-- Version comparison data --
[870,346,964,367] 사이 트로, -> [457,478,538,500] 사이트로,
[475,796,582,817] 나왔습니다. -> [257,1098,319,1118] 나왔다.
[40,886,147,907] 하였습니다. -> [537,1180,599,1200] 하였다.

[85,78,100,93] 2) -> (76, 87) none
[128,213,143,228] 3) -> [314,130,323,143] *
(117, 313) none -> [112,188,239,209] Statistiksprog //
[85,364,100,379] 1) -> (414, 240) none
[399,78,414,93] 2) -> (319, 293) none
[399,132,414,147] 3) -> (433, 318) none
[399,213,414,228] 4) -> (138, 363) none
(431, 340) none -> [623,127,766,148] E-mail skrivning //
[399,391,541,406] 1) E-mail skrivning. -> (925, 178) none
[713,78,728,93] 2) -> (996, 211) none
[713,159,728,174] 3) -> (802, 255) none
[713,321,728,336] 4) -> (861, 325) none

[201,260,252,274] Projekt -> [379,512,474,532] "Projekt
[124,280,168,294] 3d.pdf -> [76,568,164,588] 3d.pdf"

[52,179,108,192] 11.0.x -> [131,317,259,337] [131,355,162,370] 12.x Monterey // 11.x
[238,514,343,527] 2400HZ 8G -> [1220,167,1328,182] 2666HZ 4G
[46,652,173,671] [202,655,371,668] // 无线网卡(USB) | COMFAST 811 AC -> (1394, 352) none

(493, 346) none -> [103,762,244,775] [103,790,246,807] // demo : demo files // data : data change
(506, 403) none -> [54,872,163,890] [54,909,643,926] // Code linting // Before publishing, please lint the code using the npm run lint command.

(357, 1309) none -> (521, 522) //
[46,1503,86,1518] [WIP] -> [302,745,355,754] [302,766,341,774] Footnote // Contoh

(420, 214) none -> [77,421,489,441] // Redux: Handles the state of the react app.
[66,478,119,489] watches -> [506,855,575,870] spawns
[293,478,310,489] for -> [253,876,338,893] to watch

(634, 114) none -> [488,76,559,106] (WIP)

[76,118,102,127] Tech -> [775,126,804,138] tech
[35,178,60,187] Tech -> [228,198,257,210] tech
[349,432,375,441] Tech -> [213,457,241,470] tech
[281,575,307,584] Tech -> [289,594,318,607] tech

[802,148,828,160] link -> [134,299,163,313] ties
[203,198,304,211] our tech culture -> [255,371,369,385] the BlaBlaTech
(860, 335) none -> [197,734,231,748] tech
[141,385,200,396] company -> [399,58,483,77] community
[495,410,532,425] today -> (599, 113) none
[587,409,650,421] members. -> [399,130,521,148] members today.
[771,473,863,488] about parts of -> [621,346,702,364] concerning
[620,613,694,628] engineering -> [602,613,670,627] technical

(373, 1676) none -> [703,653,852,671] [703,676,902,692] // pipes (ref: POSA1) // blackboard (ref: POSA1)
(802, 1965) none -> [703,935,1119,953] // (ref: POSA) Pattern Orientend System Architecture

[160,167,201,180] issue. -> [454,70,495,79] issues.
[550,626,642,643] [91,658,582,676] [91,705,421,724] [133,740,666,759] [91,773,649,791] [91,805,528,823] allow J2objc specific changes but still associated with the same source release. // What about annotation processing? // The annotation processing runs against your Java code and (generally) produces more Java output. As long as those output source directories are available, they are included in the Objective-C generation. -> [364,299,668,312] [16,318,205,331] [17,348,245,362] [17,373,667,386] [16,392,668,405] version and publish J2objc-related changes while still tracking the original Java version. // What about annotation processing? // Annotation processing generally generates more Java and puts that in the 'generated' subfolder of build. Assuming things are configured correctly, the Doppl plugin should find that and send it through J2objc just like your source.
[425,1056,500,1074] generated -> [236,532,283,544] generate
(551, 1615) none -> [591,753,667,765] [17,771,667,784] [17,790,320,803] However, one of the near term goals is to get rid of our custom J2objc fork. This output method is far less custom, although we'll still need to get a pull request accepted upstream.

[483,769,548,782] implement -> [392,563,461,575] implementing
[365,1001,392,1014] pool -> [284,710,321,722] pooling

-- AIM OF THE TASK --
From the opening line of the data above through the line that contains "(117, 313) none", please print each line as it stands and only those lines.

-- ANSWER BOX --
[870,346,964,367] 사이 트로, -> [457,478,538,500] 사이트로,
[475,796,582,817] 나왔습니다. -> [257,1098,319,1118] 나왔다.
[40,886,147,907] 하였습니다. -> [537,1180,599,1200] 하였다.

[85,78,100,93] 2) -> (76, 87) none
[128,213,143,228] 3) -> [314,130,323,143] *
(117, 313) none -> [112,188,239,209] Statistiksprog //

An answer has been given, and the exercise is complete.